Stored items:
....

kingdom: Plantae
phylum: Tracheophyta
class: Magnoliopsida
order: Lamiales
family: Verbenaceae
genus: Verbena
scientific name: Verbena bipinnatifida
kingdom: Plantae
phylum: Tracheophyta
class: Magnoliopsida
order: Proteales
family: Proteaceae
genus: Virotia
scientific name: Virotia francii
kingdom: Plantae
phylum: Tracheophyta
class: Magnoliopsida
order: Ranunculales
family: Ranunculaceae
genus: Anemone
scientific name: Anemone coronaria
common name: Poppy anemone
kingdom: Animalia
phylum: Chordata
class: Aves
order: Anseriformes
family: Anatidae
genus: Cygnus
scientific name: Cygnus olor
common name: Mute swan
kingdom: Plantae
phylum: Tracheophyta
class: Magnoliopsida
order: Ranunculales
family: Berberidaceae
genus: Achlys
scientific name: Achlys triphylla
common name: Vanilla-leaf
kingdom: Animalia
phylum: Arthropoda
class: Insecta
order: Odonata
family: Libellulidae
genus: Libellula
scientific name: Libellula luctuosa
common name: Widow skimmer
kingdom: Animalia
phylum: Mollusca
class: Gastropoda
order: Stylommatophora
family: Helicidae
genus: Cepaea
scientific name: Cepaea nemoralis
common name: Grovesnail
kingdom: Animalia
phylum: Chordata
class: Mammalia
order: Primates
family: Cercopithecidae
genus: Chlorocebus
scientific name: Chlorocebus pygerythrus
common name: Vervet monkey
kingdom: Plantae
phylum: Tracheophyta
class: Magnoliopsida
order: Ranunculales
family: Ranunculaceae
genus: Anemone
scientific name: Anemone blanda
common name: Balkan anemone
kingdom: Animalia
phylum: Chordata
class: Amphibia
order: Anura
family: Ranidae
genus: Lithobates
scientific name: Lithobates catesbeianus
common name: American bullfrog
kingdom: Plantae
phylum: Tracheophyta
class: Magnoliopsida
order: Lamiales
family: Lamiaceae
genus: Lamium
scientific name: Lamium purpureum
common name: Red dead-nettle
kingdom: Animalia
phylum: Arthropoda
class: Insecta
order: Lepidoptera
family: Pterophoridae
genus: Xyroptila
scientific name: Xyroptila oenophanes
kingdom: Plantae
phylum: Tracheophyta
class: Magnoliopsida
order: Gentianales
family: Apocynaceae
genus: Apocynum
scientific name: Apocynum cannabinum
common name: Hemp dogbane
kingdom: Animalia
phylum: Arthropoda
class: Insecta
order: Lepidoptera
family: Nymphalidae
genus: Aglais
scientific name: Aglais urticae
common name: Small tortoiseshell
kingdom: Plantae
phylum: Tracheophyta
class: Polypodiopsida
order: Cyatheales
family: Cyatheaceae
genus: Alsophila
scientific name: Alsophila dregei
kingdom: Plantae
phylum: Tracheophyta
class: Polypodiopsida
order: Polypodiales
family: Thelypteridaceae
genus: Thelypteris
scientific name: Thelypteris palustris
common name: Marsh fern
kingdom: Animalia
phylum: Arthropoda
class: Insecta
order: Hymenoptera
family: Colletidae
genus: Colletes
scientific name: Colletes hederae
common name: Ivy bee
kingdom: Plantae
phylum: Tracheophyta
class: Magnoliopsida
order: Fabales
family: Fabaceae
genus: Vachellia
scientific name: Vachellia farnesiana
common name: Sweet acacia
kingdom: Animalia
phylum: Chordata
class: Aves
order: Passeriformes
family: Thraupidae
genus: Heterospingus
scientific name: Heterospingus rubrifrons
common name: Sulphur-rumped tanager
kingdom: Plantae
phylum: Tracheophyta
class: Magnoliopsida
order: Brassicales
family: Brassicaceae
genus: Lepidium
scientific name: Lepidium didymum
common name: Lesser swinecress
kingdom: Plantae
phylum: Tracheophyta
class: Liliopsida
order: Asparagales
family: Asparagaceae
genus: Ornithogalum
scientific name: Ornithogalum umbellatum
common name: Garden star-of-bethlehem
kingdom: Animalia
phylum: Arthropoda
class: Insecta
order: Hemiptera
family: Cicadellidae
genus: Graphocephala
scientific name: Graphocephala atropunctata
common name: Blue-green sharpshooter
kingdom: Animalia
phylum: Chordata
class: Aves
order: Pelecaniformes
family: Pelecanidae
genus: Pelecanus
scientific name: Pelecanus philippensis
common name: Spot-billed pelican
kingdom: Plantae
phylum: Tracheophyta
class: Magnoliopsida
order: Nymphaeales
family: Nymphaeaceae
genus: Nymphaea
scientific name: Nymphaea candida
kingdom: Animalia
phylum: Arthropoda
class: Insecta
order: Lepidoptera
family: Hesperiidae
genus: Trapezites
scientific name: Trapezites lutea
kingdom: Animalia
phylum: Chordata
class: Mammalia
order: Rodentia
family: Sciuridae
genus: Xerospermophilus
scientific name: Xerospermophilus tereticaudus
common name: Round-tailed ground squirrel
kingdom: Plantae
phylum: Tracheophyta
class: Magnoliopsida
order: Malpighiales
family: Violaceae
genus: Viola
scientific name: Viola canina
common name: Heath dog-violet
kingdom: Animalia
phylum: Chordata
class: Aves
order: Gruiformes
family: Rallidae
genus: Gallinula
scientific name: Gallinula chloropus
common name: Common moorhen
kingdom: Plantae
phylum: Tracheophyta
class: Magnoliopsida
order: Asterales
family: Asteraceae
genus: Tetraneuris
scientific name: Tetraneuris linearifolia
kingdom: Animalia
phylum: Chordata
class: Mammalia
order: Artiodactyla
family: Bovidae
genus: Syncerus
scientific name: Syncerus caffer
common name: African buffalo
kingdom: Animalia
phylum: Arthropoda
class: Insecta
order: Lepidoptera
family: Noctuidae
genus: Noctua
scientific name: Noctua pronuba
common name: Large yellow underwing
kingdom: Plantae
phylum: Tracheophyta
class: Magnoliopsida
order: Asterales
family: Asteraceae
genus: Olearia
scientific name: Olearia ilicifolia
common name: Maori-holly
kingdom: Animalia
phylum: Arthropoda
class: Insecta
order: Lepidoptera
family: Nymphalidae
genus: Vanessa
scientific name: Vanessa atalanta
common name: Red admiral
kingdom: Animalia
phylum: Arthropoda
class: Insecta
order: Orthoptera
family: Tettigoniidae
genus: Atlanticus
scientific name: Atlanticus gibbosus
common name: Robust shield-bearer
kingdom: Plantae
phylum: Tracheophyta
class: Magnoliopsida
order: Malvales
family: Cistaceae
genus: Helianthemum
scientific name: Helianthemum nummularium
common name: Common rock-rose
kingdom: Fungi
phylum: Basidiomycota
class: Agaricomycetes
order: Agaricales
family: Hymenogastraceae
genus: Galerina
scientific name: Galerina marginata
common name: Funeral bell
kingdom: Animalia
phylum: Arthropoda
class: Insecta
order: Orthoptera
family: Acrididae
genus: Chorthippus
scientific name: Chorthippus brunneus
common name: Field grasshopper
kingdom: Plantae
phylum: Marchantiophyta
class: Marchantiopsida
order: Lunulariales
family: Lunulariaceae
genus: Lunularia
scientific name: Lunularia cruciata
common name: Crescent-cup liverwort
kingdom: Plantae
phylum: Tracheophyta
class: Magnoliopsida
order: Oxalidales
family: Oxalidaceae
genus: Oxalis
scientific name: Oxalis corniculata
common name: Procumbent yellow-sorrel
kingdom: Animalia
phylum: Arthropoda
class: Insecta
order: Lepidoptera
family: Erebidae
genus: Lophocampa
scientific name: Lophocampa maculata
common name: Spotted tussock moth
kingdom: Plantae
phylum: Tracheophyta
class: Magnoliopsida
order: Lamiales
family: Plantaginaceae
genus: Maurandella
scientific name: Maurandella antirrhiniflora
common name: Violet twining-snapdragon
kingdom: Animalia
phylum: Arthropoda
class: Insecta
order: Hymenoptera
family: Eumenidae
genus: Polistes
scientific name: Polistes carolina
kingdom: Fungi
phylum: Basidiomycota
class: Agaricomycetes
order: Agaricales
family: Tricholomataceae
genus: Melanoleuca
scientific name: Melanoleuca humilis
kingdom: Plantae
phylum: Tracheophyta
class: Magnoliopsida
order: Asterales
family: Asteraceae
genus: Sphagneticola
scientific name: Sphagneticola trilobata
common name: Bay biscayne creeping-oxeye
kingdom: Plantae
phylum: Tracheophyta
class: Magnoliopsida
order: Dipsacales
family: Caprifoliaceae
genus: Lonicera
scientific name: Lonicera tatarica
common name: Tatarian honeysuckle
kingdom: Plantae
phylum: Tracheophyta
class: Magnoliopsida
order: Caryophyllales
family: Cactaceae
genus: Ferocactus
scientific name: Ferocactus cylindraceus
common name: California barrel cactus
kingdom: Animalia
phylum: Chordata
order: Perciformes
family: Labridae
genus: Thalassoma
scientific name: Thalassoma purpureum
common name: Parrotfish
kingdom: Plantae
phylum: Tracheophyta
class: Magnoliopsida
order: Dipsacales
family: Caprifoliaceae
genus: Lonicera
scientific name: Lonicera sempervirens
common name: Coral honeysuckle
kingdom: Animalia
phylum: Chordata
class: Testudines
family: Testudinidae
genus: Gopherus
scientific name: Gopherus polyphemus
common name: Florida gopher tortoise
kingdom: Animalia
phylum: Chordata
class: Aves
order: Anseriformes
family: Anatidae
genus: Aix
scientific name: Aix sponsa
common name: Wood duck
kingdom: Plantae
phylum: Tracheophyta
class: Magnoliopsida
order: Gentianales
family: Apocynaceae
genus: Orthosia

....

#### [Required task]
Rewrite the lines of the material beginning with the line that contains "genus: Pelecanus" and continuing through the line that contains "genus: Xerospermophilus" as a JSON list of strings, one string per line, leaving out blank lines.

#### [Solved exercise]
[
  "genus: Pelecanus",
  "scientific name: Pelecanus philippensis",
  "common name: Spot-billed pelican",
  "kingdom: Plantae",
  "phylum: Tracheophyta",
  "class: Magnoliopsida",
  "order: Nymphaeales",
  "family: Nymphaeaceae",
  "genus: Nymphaea",
  "scientific name: Nymphaea candida",
  "kingdom: Animalia",
  "phylum: Arthropoda",
  "class: Insecta",
  "order: Lepidoptera",
  "family: Hesperiidae",
  "genus: Trapezites",
  "scientific name: Trapezites lutea",
  "kingdom: Animalia",
  "phylum: Chordata",
  "class: Mammalia",
  "order: Rodentia",
  "family: Sciuridae",
  "genus: Xerospermophilus"
]